[Material shown — start]

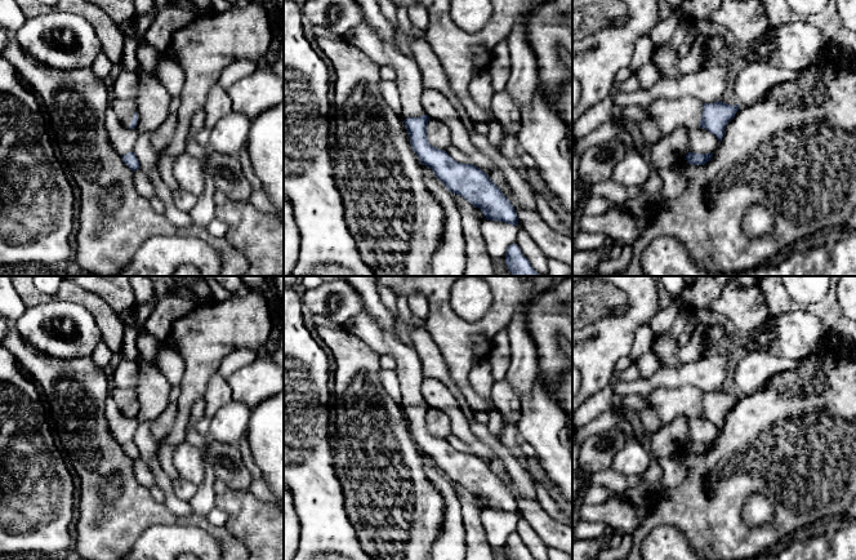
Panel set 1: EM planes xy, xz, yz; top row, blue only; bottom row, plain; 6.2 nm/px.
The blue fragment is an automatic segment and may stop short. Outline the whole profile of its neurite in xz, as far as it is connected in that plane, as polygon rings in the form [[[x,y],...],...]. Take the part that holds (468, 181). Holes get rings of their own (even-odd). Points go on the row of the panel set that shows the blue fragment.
[[[366,18],[344,32],[343,39],[361,49],[379,67],[391,67],[394,71],[394,83],[402,105],[401,117],[420,163],[432,169],[450,192],[480,208],[485,219],[517,226],[518,218],[513,205],[485,172],[473,164],[458,163],[446,151],[429,145],[429,116],[420,102],[424,88],[415,61],[383,40]]]

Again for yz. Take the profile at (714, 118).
[[[686,95],[683,98],[657,98],[647,105],[648,114],[660,129],[661,138],[668,138],[679,126],[703,128],[721,142],[726,125],[735,117],[740,105],[722,101],[703,103]]]

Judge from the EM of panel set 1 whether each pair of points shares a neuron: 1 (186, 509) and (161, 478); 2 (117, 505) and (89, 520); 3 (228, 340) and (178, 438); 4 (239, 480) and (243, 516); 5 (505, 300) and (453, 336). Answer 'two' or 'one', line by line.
1: one
2: one
3: one
4: two
5: one

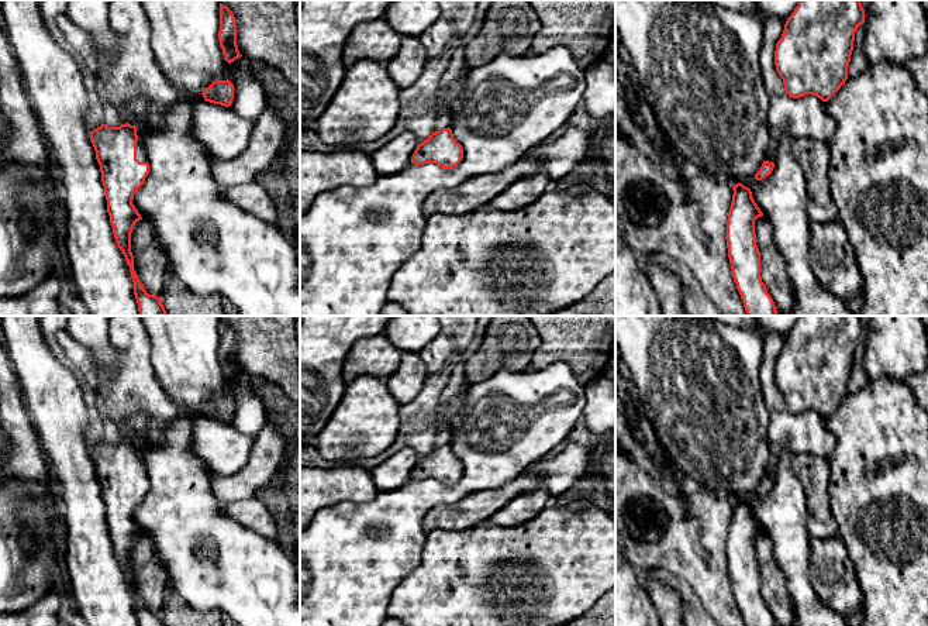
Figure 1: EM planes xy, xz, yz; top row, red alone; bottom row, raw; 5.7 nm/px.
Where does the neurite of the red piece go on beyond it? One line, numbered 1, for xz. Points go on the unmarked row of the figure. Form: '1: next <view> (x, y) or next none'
1: next none

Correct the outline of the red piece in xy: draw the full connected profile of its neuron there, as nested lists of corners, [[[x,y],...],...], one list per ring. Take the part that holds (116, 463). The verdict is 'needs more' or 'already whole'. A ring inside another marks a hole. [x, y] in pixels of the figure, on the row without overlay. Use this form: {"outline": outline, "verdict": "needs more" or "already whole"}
{"outline": [[[128,438],[120,443],[101,440],[90,447],[90,457],[100,481],[113,550],[130,582],[138,626],[165,626],[161,615],[149,610],[141,599],[131,568],[131,548],[135,539],[142,536],[132,515],[149,489],[146,468],[137,443]]], "verdict": "needs more"}

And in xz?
{"outline": [[[441,444],[417,461],[411,479],[437,479],[444,485],[456,482],[463,474],[462,461],[453,454],[452,446]]], "verdict": "already whole"}

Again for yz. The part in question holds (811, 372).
{"outline": [[[800,316],[784,340],[782,354],[776,360],[775,381],[783,395],[786,409],[798,415],[813,410],[828,417],[848,395],[848,381],[853,367],[855,348],[865,338],[860,316]]], "verdict": "already whole"}

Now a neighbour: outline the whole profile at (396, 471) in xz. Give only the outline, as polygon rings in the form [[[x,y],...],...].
[[[404,447],[373,468],[370,475],[377,492],[389,492],[407,484],[417,461],[417,453],[410,447]]]

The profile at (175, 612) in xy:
[[[175,592],[166,594],[159,615],[165,626],[222,626],[221,612],[193,609]]]

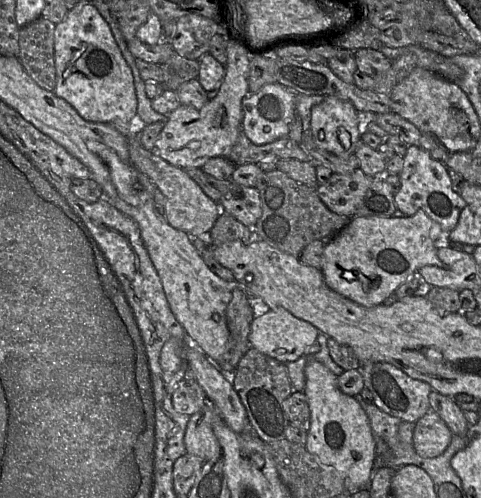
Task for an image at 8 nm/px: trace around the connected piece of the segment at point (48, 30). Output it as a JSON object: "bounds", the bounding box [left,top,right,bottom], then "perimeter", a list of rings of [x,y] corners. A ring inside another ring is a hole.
{"bounds":[18,17,56,92],"perimeter":[[[40,17],[19,30],[18,58],[34,82],[49,92],[56,88],[55,26]]]}

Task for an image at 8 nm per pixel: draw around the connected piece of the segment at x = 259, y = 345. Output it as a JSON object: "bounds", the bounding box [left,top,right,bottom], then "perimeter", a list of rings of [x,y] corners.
{"bounds":[248,308,319,364],"perimeter":[[[284,308],[270,310],[254,317],[248,337],[250,347],[284,364],[294,362],[304,356],[306,350],[317,341],[319,330],[307,321],[295,317]]]}

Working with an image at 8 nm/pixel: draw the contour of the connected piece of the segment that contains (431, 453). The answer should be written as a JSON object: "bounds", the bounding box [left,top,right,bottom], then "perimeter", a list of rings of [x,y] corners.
{"bounds":[413,411,453,458],"perimeter":[[[430,411],[415,423],[413,446],[418,455],[435,458],[444,453],[452,436],[453,433],[444,421]]]}

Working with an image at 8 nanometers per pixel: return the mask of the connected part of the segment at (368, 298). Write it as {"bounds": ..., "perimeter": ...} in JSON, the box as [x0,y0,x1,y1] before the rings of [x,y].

[Material shown — finish]

• Instructions to follow:
Using the listing above, state the count of lines that include "planes" and nothing else.

• The completed task:
2